■ **INSTRUCTION**
Pull out every line in the entries below that contains the word "watch", and copy each line in full.

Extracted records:
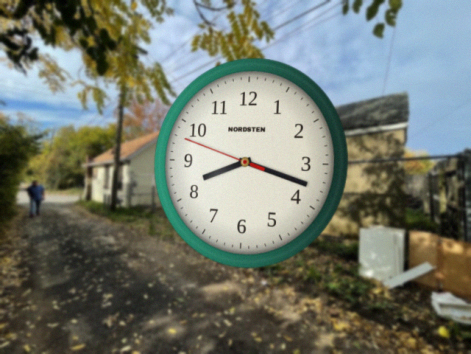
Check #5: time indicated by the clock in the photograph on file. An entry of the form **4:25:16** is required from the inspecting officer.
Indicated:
**8:17:48**
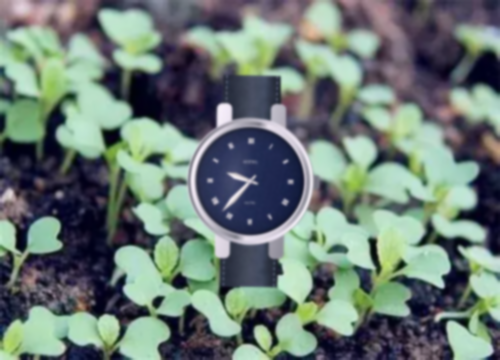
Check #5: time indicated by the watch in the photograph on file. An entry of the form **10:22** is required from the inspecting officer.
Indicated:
**9:37**
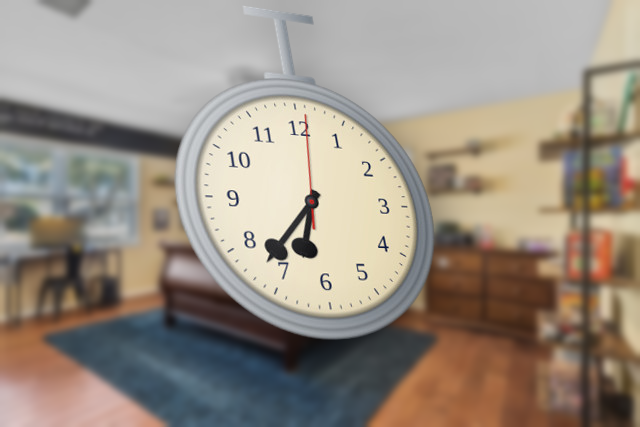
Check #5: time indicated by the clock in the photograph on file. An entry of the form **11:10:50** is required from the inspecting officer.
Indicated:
**6:37:01**
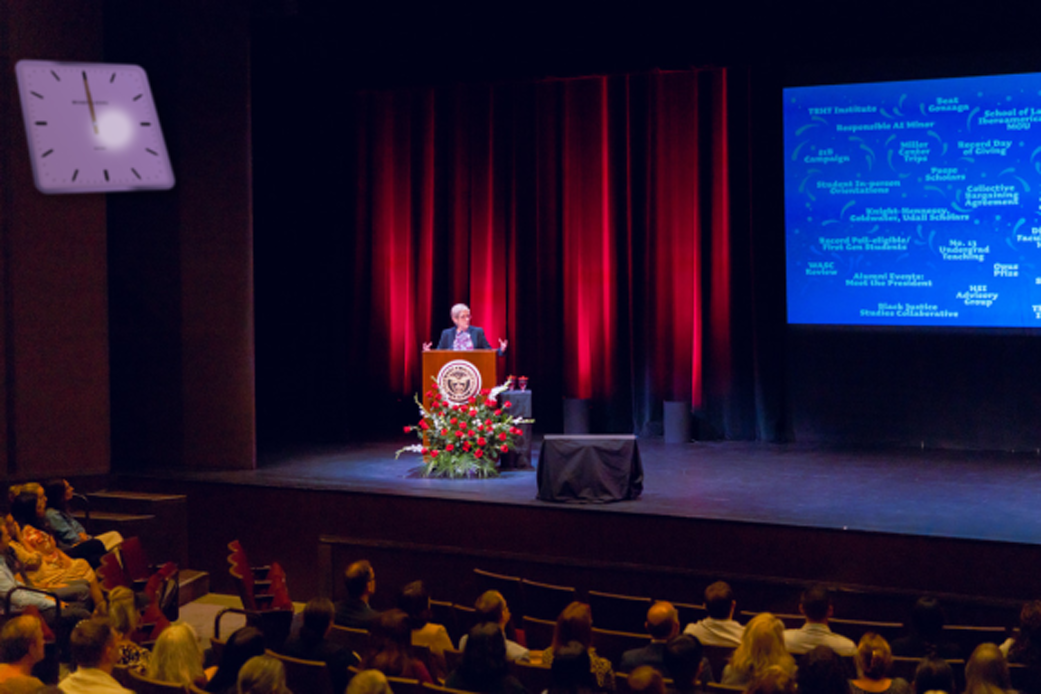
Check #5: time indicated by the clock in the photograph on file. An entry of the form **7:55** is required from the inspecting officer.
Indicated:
**12:00**
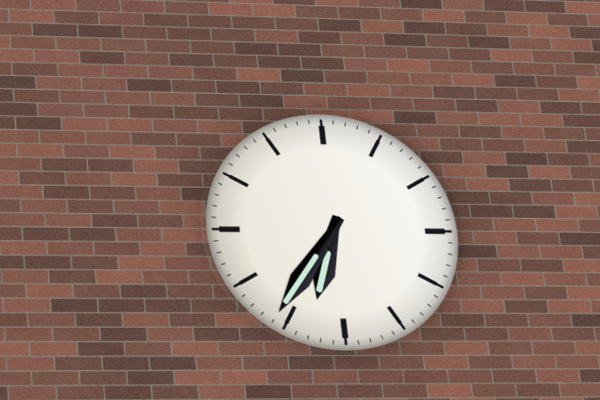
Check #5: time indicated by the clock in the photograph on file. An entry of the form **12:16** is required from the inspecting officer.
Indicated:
**6:36**
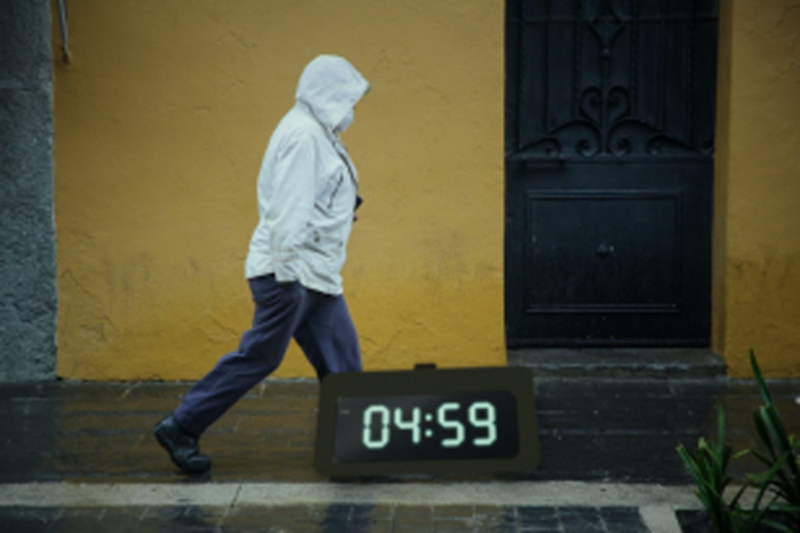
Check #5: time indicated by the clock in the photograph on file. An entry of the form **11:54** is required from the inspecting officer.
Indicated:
**4:59**
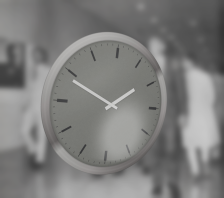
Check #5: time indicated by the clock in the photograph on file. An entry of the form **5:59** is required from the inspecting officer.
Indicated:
**1:49**
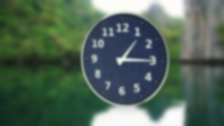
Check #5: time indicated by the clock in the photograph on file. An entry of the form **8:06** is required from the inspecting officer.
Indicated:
**1:15**
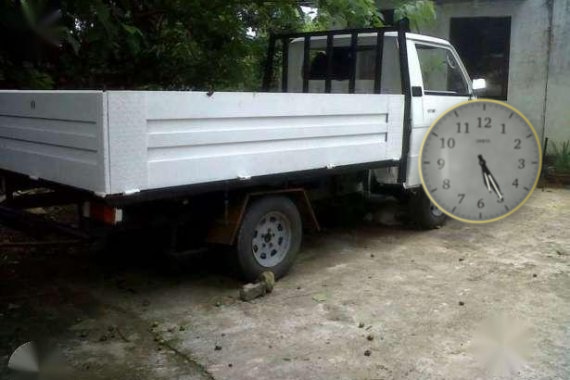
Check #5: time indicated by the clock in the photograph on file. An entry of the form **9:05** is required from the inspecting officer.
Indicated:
**5:25**
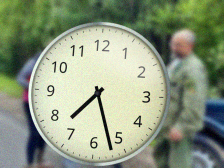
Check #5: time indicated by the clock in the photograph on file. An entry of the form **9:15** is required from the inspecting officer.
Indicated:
**7:27**
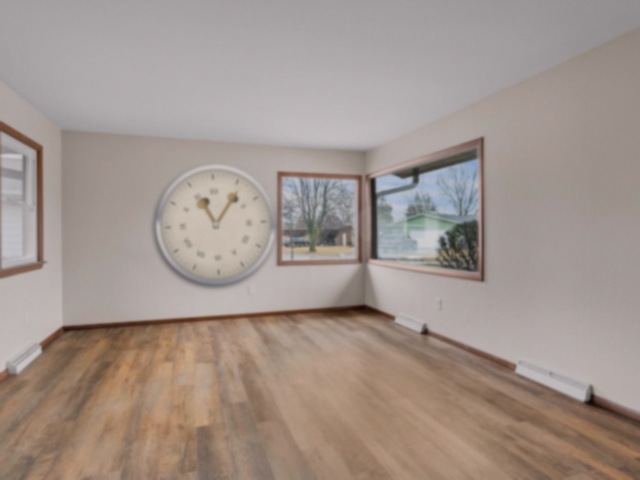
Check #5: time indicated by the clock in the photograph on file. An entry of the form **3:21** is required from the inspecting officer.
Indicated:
**11:06**
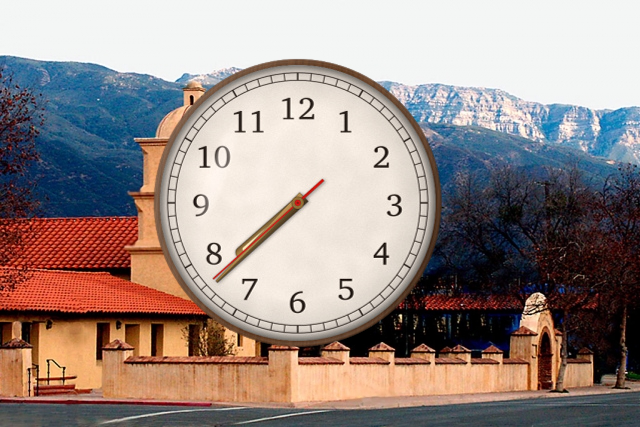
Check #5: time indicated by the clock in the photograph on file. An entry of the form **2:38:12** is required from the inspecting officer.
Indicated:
**7:37:38**
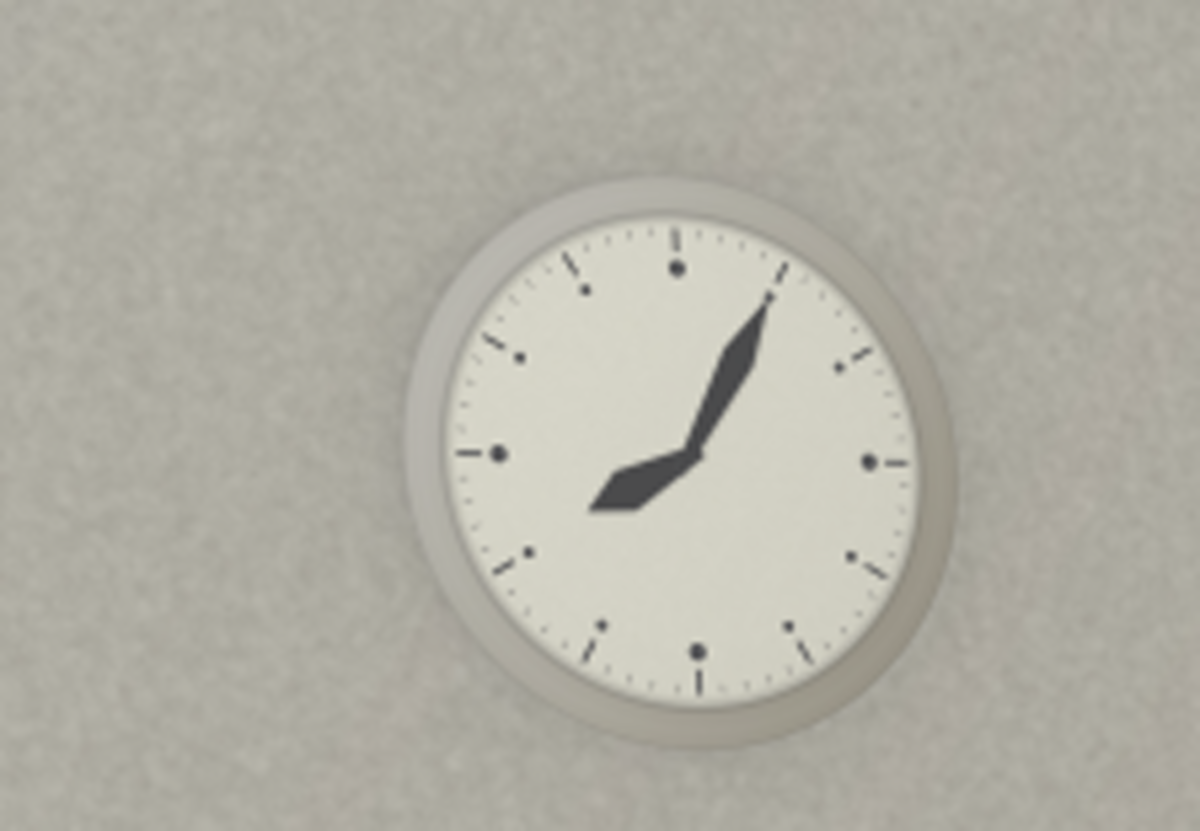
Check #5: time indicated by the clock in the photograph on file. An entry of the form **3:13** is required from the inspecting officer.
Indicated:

■ **COMPLETED TASK**
Check #5: time indicated by the watch in the photograph on file. An entry of the form **10:22** is required from the inspecting officer.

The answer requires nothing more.